• Task item
Return each line of the data below that contains the word "voor", copying every such line in full.

• Supplied material
·····

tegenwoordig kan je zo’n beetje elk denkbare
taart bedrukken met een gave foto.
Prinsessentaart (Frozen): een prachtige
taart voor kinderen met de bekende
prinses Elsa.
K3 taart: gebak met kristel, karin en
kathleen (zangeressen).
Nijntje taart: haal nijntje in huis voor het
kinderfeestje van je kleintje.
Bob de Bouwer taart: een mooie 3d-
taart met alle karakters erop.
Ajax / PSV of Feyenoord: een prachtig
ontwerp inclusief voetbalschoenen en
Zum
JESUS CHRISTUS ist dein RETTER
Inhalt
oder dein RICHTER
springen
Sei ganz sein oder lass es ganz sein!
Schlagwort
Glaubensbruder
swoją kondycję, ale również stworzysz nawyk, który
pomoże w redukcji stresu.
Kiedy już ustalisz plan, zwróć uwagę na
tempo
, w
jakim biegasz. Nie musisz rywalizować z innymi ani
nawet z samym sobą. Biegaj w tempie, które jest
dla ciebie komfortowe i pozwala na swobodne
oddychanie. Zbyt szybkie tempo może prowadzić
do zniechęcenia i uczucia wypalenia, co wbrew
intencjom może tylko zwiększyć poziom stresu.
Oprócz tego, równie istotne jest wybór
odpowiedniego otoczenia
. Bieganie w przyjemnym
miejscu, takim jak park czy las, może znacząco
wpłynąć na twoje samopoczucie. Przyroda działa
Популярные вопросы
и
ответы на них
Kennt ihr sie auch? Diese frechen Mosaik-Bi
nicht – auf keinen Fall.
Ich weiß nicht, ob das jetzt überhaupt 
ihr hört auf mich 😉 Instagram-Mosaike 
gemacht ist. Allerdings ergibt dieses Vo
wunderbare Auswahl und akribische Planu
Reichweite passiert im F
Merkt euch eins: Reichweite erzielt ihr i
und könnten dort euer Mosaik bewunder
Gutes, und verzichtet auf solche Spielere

·····

• Solution for this exercise
taart voor kinderen met de bekende
Nijntje taart: haal nijntje in huis voor het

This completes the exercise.